834. Sum of Distances in Tree

Problem Link

Description

---

There is an undirected connected tree with n nodes labeled from 0 to n - 1 and n - 1 edges.

You are given the integer n and the array edges where edges[i] = [ai, bi] indicates that there is an edge between nodes ai and bi in the tree.

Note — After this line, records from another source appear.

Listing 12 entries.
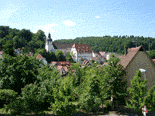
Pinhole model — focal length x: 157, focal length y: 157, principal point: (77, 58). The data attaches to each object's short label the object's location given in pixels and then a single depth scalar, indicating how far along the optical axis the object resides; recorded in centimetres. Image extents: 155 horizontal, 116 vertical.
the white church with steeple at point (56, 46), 11438
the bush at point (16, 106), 1619
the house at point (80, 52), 10548
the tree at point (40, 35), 11348
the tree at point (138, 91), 1550
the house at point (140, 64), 2095
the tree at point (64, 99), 1409
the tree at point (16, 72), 1912
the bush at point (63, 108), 1405
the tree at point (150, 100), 1523
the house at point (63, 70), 4683
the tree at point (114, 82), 1750
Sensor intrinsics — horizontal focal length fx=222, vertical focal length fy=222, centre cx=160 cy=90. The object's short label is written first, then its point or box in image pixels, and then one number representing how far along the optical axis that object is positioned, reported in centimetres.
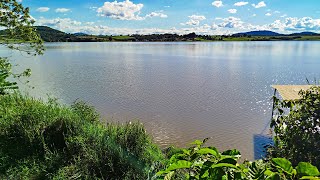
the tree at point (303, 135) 298
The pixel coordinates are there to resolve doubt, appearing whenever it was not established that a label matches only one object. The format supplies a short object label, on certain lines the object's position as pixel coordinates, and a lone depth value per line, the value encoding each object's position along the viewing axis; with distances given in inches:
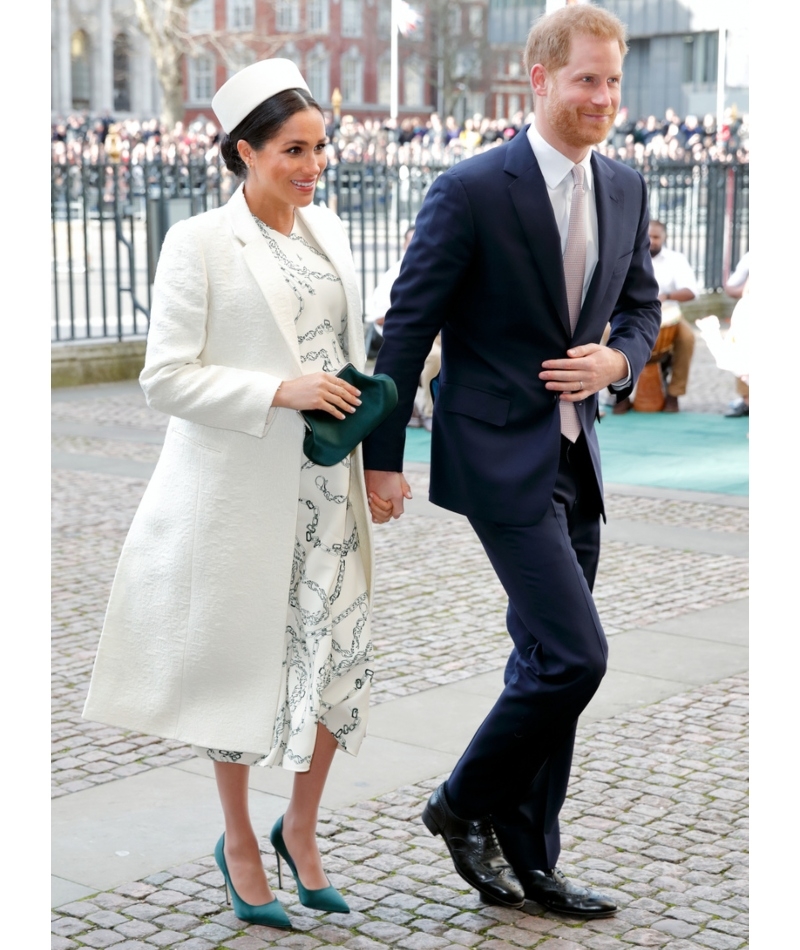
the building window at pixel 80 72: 2642.7
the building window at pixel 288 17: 2672.2
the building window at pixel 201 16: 2674.7
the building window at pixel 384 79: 2824.8
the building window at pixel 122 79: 2726.4
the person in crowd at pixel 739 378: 454.9
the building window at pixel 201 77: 2787.9
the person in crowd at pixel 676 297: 488.1
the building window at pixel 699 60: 2437.3
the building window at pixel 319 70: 2753.4
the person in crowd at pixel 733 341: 402.0
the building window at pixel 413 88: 2812.5
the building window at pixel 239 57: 2171.5
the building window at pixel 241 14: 2642.7
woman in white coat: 124.9
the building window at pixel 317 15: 2768.2
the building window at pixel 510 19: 2674.7
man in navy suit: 124.7
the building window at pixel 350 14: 2778.1
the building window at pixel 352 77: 2812.5
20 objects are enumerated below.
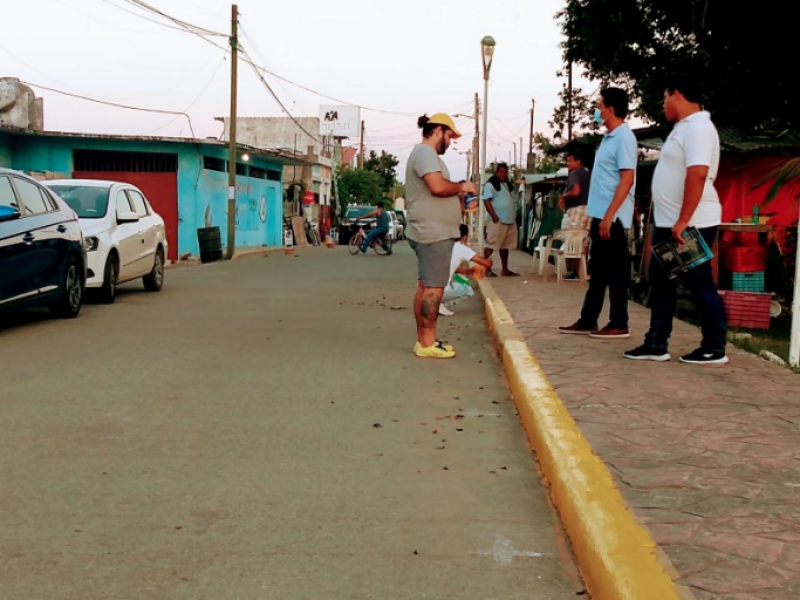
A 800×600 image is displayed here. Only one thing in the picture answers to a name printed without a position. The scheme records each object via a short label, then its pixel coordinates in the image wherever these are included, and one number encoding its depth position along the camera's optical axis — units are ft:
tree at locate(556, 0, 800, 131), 55.57
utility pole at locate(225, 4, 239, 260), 98.12
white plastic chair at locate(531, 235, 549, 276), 53.72
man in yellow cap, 25.25
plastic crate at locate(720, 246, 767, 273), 39.65
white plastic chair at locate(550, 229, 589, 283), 47.80
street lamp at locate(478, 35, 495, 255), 74.95
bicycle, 106.22
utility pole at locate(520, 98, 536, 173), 154.30
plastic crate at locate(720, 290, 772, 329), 37.32
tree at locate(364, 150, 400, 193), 306.35
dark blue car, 30.68
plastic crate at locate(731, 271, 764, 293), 39.75
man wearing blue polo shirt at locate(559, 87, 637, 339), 26.02
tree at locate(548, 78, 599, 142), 91.15
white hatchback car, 40.78
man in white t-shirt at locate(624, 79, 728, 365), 21.50
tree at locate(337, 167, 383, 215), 236.02
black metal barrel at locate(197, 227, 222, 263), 92.02
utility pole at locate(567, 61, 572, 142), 90.64
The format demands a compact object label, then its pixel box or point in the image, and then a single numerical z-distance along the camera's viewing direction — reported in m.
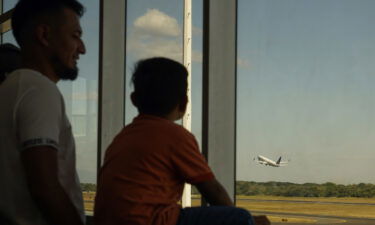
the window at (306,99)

Return an array answer of length n where answer[i] is the sum of the distances between the ith node in the tree and all other nodes.

 

Example 1:

Input: n = 6, edges = [[0,1],[0,2],[2,3],[2,4],[2,5]]
Output: [8,12,6,10,10,10]
Explanation: The tree is shown above.
We can see that dist(0,1) + dist(0,2) + dist(0,3) + dist(0,4) + dist(0,5)
equals 1 + 1 + 2 + 2 + 2 = 8.
Hence, answer[0] = 8, and so on.

Example 2:

Input: n = 1, edges = []
Output: [0]

Example 3:

Input: n = 2, edges = [[1,0]]
Output: [1,1]

 

Constraints:

• 1 <= n <= 3 * 104
• edges.length == n - 1
• edges[i].length == 2
• 0 <= ai, bi < n
• ai != bi
• The given input represents a valid tree.

Solution

---

Python3

class Solution:
    def sumOfDistancesInTree(self, n: int, edges: List[List[int]]) -> List[int]:
        graph = defaultdict(list)
 
        for a, b in edges:
            graph[a].append(b)
            graph[b].append(a)
        
        count = [0] * n
        res = [0] * n
 
        def dfs(node, prev):
            for adj in graph[node]:
                if adj == prev: continue
 
                dfs(adj, node)
                count[node] += count[adj]
                res[node] += res[adj] + count[adj]
            
            count[node] += 1
        
        def dfs2(node, prev):
            for adj in graph[node]:
                if adj == prev: continue
                # closer -> count[adj] gets 1 closer to the root
                # further -> n - count[adj] gets 1 further to the root
                res[adj] = res[node] - count[adj] + n - count[adj]
                dfs2(adj, node)
 
        
        dfs(0, -1)
        dfs2(0, -1)
 
        return res